# What the task asks
Transcribe word for word the lines below from the line with "6: (745, 612)" through the line with "32: (591, 328)", ends included.

Stored data entries

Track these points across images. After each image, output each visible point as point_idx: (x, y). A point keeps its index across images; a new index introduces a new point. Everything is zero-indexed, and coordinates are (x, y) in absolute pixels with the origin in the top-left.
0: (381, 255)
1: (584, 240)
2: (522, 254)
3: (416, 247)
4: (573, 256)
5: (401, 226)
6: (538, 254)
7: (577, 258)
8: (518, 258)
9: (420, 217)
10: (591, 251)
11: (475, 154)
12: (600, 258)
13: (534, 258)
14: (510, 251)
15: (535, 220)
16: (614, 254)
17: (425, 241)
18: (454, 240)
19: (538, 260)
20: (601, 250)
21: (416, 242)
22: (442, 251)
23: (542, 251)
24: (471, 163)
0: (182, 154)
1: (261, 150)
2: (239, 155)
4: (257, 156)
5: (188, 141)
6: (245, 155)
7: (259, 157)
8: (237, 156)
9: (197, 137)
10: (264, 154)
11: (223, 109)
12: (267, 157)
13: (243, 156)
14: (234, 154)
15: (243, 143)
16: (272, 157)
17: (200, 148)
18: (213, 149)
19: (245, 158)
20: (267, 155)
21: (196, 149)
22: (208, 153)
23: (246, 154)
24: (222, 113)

* * *

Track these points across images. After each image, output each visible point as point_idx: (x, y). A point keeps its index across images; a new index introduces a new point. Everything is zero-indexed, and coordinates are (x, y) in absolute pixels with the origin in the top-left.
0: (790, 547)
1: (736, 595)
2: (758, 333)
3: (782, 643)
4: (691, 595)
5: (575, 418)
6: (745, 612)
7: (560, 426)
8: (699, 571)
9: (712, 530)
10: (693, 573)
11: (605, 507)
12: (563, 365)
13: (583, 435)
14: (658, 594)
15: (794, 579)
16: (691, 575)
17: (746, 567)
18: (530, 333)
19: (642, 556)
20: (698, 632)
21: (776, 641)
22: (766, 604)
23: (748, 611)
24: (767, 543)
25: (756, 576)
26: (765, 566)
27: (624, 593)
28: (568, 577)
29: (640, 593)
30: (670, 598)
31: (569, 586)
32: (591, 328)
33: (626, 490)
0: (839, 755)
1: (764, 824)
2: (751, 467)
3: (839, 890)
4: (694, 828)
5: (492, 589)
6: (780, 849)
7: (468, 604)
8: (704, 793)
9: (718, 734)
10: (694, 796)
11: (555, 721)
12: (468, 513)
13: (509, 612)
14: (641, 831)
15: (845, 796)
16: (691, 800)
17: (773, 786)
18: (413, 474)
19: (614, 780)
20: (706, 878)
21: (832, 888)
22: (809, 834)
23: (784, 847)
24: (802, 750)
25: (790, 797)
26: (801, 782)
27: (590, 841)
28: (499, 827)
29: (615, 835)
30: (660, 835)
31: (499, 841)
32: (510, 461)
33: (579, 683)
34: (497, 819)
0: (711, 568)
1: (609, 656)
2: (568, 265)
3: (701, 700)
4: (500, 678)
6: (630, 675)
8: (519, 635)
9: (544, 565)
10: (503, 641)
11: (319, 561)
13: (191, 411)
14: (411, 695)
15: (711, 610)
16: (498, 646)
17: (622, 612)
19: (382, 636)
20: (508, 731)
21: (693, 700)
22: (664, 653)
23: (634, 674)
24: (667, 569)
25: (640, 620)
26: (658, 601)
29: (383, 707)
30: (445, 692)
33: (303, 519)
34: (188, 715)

==

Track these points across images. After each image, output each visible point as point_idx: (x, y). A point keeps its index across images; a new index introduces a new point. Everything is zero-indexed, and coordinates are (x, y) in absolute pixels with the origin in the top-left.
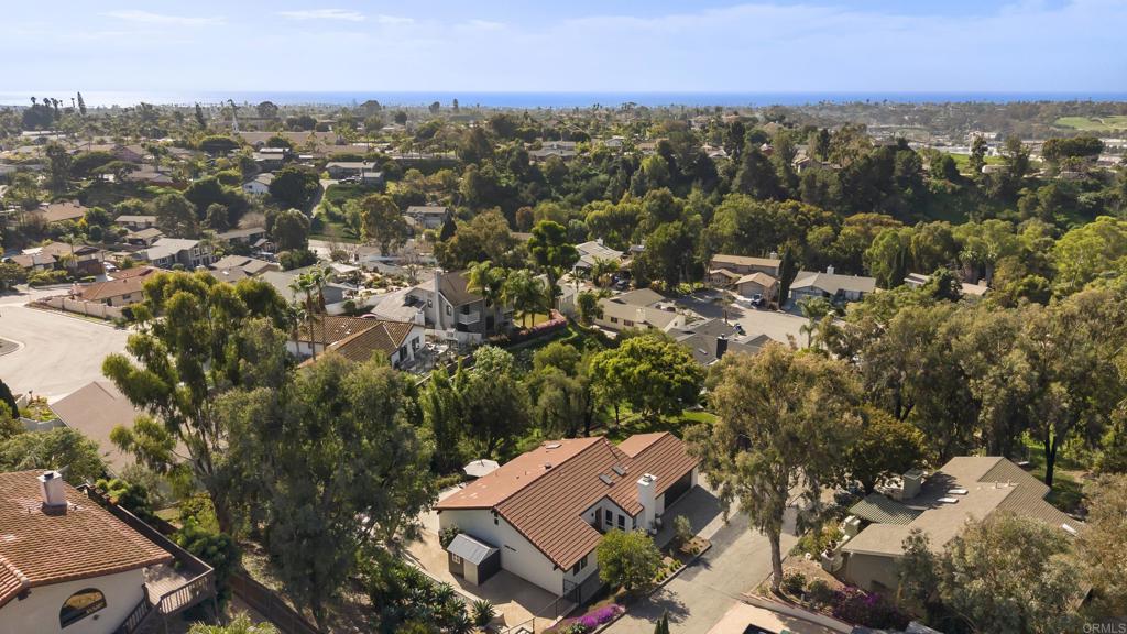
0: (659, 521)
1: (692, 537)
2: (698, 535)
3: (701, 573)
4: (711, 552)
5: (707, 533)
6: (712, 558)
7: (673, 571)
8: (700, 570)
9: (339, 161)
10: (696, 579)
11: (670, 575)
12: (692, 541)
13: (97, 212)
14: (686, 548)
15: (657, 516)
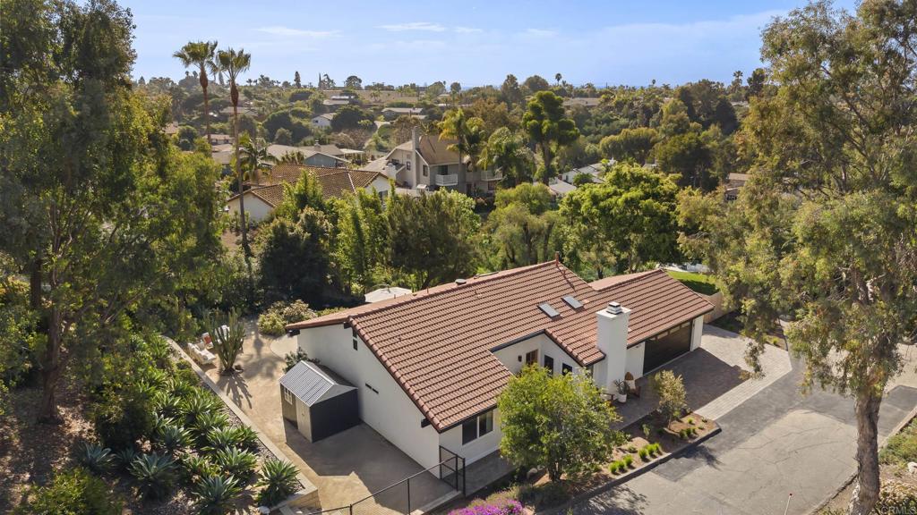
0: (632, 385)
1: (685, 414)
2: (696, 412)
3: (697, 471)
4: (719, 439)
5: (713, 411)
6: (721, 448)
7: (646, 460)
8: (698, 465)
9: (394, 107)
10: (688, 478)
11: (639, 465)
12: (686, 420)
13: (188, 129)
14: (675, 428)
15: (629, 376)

# The completed task
6: (745, 612)
7: (560, 426)
8: (699, 571)
9: (712, 530)
10: (693, 573)
11: (605, 507)
12: (563, 365)
13: (583, 435)
14: (658, 594)
15: (794, 579)
16: (691, 575)
17: (746, 567)
18: (530, 333)
19: (642, 556)
20: (698, 632)
21: (776, 641)
22: (766, 604)
23: (748, 611)
24: (767, 543)
25: (756, 576)
26: (765, 566)
27: (624, 593)
28: (568, 577)
29: (640, 593)
30: (670, 598)
31: (569, 586)
32: (591, 328)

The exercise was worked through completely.